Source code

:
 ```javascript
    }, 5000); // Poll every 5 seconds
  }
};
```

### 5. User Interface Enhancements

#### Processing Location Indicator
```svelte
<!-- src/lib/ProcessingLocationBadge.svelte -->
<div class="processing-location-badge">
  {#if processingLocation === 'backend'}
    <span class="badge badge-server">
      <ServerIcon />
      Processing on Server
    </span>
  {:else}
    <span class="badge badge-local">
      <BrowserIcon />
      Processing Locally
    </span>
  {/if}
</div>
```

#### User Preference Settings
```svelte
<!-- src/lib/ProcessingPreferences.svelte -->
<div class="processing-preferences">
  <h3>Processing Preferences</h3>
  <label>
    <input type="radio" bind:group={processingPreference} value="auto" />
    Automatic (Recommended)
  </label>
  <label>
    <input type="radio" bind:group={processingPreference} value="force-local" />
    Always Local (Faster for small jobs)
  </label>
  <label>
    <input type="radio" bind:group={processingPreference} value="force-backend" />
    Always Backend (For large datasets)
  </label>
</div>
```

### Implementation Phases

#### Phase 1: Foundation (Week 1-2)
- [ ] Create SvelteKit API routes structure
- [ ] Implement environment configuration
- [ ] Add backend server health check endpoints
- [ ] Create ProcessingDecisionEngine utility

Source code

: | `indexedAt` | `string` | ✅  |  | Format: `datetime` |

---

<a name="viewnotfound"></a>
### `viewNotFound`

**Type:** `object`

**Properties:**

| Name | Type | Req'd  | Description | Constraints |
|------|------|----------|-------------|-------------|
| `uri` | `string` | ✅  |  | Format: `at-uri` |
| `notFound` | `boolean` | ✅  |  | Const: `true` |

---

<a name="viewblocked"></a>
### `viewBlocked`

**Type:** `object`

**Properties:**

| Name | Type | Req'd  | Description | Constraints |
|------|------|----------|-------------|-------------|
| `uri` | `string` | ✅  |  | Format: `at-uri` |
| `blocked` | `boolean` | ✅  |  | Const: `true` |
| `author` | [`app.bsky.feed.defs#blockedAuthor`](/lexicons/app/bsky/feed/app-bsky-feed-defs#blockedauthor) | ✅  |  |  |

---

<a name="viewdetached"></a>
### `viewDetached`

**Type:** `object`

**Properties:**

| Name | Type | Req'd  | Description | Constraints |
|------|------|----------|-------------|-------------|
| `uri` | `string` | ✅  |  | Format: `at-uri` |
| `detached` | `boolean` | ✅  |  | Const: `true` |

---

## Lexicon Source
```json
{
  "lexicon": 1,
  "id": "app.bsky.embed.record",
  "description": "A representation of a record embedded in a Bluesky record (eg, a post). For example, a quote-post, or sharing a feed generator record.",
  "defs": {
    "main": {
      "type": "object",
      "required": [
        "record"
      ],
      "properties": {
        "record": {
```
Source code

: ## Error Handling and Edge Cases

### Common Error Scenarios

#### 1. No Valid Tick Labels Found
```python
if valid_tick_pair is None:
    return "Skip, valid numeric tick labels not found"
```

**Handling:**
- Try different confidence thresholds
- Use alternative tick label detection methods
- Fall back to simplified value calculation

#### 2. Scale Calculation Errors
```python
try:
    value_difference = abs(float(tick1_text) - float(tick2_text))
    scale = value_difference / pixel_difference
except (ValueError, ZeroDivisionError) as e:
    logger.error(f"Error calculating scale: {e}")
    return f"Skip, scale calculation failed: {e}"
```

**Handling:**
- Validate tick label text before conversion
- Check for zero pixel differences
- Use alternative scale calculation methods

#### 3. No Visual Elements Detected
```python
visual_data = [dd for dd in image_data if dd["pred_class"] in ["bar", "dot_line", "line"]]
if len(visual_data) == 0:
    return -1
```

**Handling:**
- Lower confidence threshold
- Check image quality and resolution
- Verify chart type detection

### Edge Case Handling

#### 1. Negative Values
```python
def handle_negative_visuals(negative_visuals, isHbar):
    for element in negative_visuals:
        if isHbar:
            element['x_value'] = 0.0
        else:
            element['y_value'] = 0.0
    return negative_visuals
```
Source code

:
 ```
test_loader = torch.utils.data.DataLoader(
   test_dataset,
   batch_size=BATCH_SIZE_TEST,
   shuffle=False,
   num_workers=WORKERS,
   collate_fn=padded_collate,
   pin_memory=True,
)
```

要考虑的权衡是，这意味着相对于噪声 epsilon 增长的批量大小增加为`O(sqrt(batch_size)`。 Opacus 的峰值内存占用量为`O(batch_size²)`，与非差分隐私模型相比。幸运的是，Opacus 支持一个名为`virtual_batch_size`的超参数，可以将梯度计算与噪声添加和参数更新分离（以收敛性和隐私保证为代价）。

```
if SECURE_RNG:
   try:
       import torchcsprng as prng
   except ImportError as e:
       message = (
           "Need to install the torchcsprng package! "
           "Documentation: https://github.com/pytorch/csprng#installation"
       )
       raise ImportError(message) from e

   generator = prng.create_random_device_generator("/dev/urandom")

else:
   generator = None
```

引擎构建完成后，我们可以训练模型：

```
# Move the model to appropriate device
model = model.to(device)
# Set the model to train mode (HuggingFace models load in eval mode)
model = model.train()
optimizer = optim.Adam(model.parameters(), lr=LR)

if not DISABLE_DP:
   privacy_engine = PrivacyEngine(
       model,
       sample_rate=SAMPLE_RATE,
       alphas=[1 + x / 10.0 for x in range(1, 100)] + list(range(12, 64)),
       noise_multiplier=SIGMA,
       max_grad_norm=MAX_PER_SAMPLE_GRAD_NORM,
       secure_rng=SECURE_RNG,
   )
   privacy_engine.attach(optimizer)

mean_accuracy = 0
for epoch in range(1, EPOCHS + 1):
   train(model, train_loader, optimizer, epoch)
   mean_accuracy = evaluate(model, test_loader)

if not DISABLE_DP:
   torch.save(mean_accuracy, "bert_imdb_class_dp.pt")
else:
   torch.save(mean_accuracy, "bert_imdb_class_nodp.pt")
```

-*-

◆ **Exercise instructions**: Every line in the entries that contains the word "torchcsprng" should be counted, and the total stated alone.

◆ **Exercise solution**: 2